To illustrate this, try a slow motion practice swing with a 6- or 7-iron while being slightly off balance on the balls of your feet, stopping at waist-high after impact. Notice how difficult it is to turn the club over? Next try the opposite, being slightly off balance on your heels while stopping the club at waist-high after impact and you’ll notice how much easier it is to turn the clubhead over. Be careful of how far off balance you are as severely off balance swings can be very unpredictable…
You’ll also notice that when you are on balance at waist-high after impact the clubhead will naturally settle into a nearly vertical or neutral position, which would generally result in a straight shot. Regardless of where we think your balance should start at set-up, if you place your balance on or lose it to the balls or heels of your feet it generally results in a loss of direction. Balance on the balls: fade, push, or slice. Balance on the heels: draw, pull, or hook. (Certainly your grip and set-up play an important part of the process as well.)
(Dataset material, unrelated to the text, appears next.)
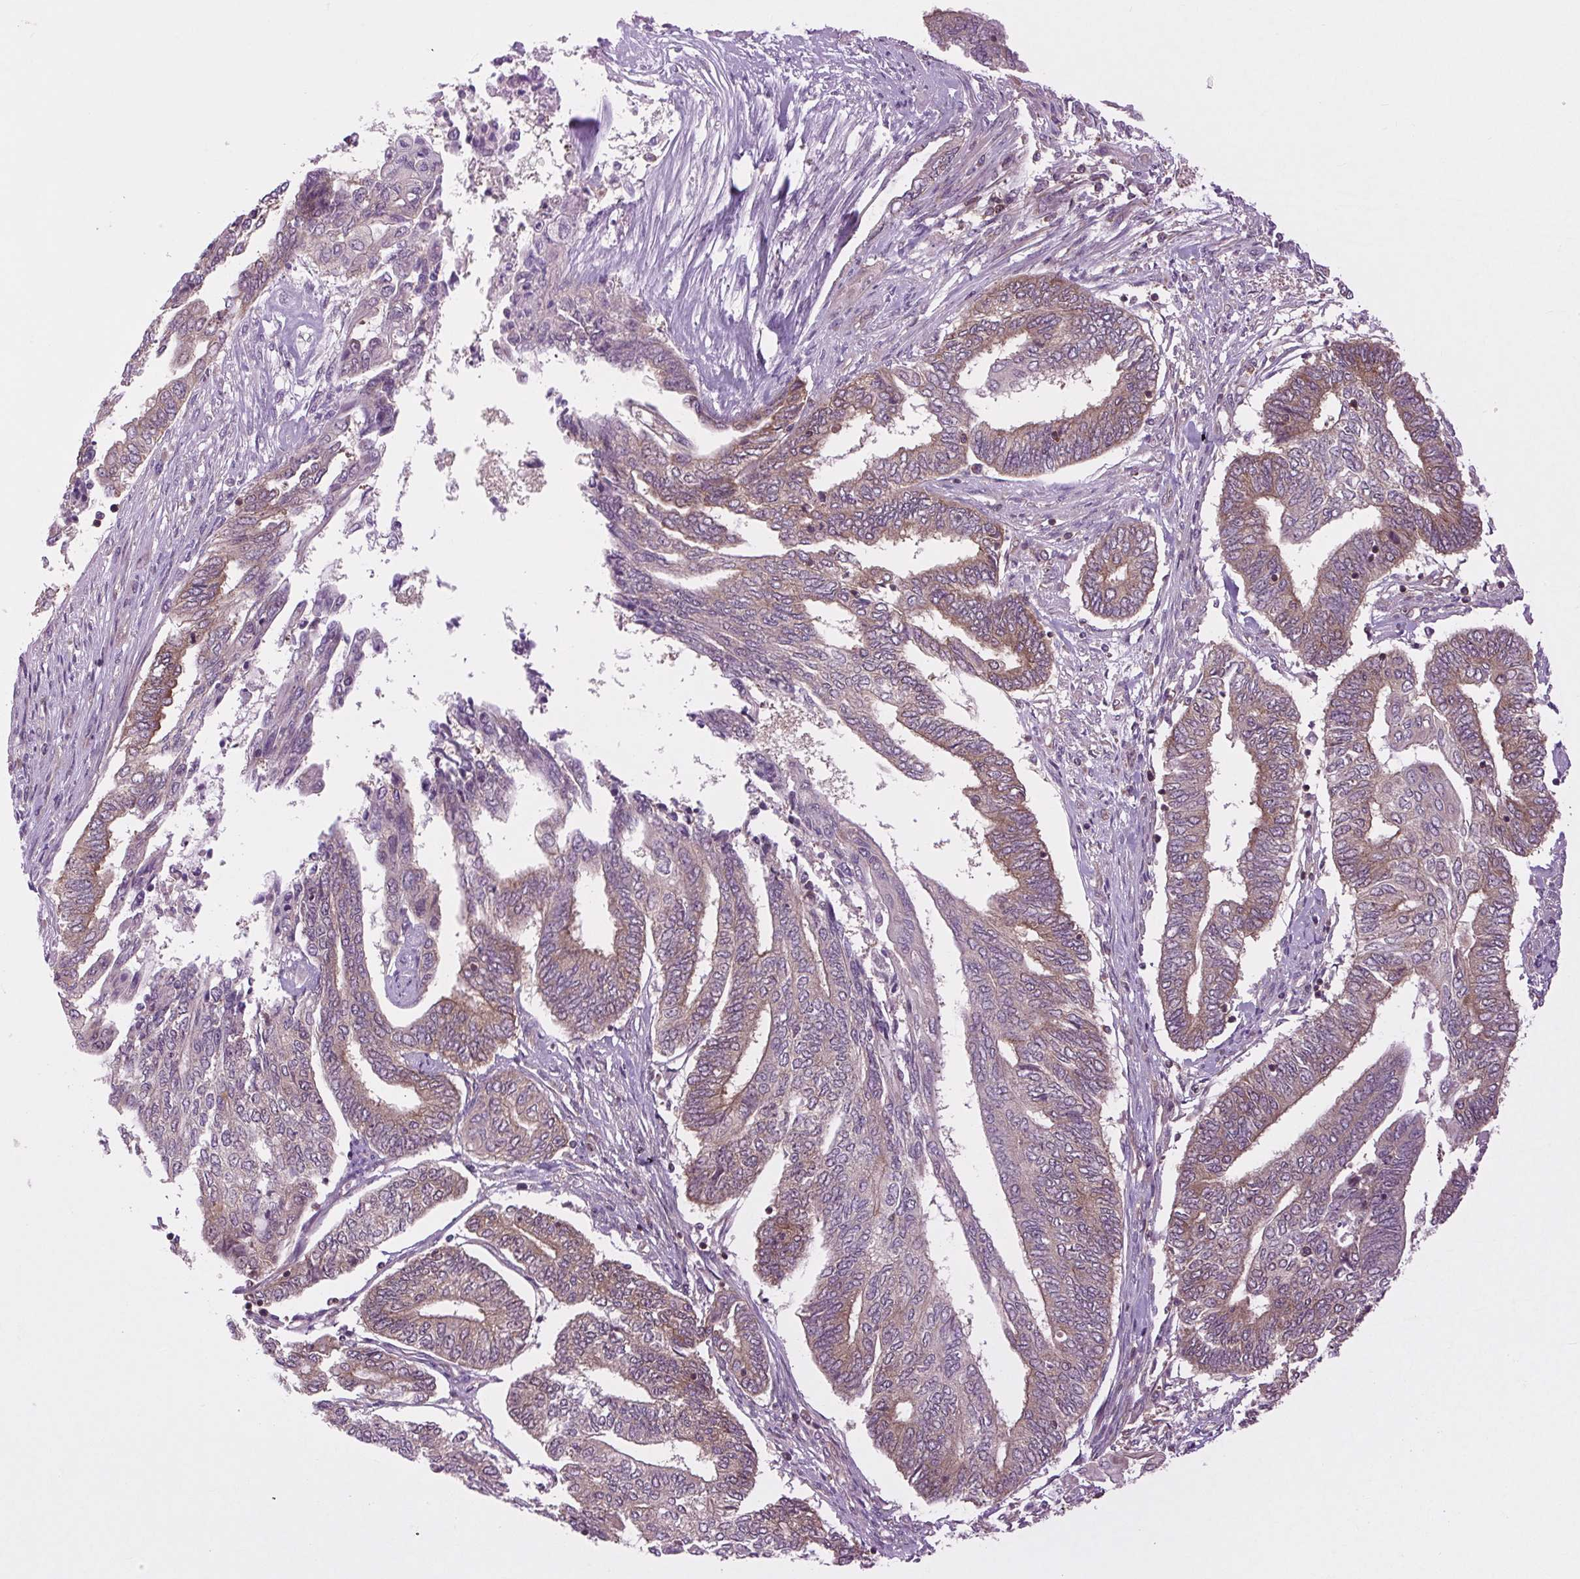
{"staining": {"intensity": "moderate", "quantity": "25%-75%", "location": "cytoplasmic/membranous"}, "tissue": "endometrial cancer", "cell_type": "Tumor cells", "image_type": "cancer", "snomed": [{"axis": "morphology", "description": "Adenocarcinoma, NOS"}, {"axis": "topography", "description": "Uterus"}, {"axis": "topography", "description": "Endometrium"}], "caption": "Immunohistochemical staining of human endometrial adenocarcinoma exhibits medium levels of moderate cytoplasmic/membranous expression in approximately 25%-75% of tumor cells.", "gene": "PLCG1", "patient": {"sex": "female", "age": 70}}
Here’s the fun part: Now try to hit a few balls at about 2/3 to 3/4 of your normal speed while being slightly on the balls of your feet, and match your intent to produce a fade (inhibit clubface rotation) with your balance. Then try a few balls at these reduced speeds with your weight slightly on your heels matching your intent to produce a draw (increase clubface rotation) with your balance. As explained in this sports betting sites for players from USA you can find that in the website for details sports betting usa sites.
Here’s where golf can become much more predictable: If you are off balance the ball should not go straight, and balance becomes a great diagnostic tool. And, if you match your intended draw or fade with being slightly off balance you will have a better chance of predicting and achieving that ball flight. Want to fade or draw the ball? Try being a little off balance and start using it to your advantage!
Bob Duncan is a PGA Life Member, a Master Clubfitter, and developer of the Golfer Positioning System.